I've read a few different questions on here regarding the breakdown of employee vs independent contractor, but my situation has details that are quite different, hence, the question.

When I was hired, I was actually offered the choice of Employee or Contractor. At the time, the notion of Contractor scared me a bit so I chose Employee.

My situation is this:

  • I work out of my home 100% of the time (my employer office is ~300 miles away)
  • I am responsible for all my own tools (computer, office stuff, etc.)
  • My employer does NOT offer a matching 401K retirement plan
  • My employer subsidizes insurance for me but NOT for my family.
  • I pay ~$600/month (POST TAX) for private health insurance for my family (I still pay $150/month for myself).
  • I travel to the office of my employer 4 times per year, without reimbursement, for a week, incurring charges of around $600 for the trip. This adds no benefit to my current tax situation.
  • I currently have one client that I work with between 5 and 10 hours per week, doing the same type of work, under a sole proprietorship.
  • My wife does not work, so we don't have access to any other employer sponsored benefits.

From what I have read, here a few areas where I might benefit from being an independent contractor: (correct me if I am wrong)

  • Ability to claim more deductions on my taxes...(i.e. cost of equipment and supplies, cost of trips to their office including rental car, gas and food, potentially other stuff)
  • Access to better private insurance plans that can't exclude me or my family for pre-existing conditions.
  • Ability to deduct Health Care insurance premiums. (currently $7,200/year)

As you can see, I am going at this primarily for (a) Tax benefits AND (b) Health Care choices. As it stands now, I have limited health insurance choices, risk of coverage being dropped or elevated if something bad happens to one of us, and not having the ability to deduct the health insurance premiums.

I already work a lot, and at odd hours often, so that's not even part of the equation for me. I understand that I'll be responsible for self employment tax, but I think I can get a slightly higher pay rate from my employer to help with that, should I make the change. Additionally, the reduced tax liability from the insurance premiums should help. Lastly, I am a self starter and manage all of the documents/receipts, etc., for my current sole proprietorship, so there won't be much of a transition.


1 Answer 1


One thought: get a professional tax adviser to help you. IRS may re-characterize you as an employee even if you're paid as a contractor with 1099, depending on the nature of your work and your relationship with the employer.
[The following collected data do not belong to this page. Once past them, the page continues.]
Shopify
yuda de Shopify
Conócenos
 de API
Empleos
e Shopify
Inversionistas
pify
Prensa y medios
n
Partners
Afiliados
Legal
However, all your concerns are valid, and you would definitely have more tax benefits as a contractor, under the terms you've described. You should also talk to your adviser about whether being sole-proprietor is good for you. You should consider the benefits of incorporating (for example, working under S-Corp may, if handled properly, reduce your SE-tax liability). Depending on your state, there may be some additional fees and taxes involved, though. See this question for a related discussion.

My answer was not intended or written to be used, and it cannot be used by any taxpayer, for the purpose of avoiding penalties that may be imposed on the taxpayer (circ 230 disclaimer).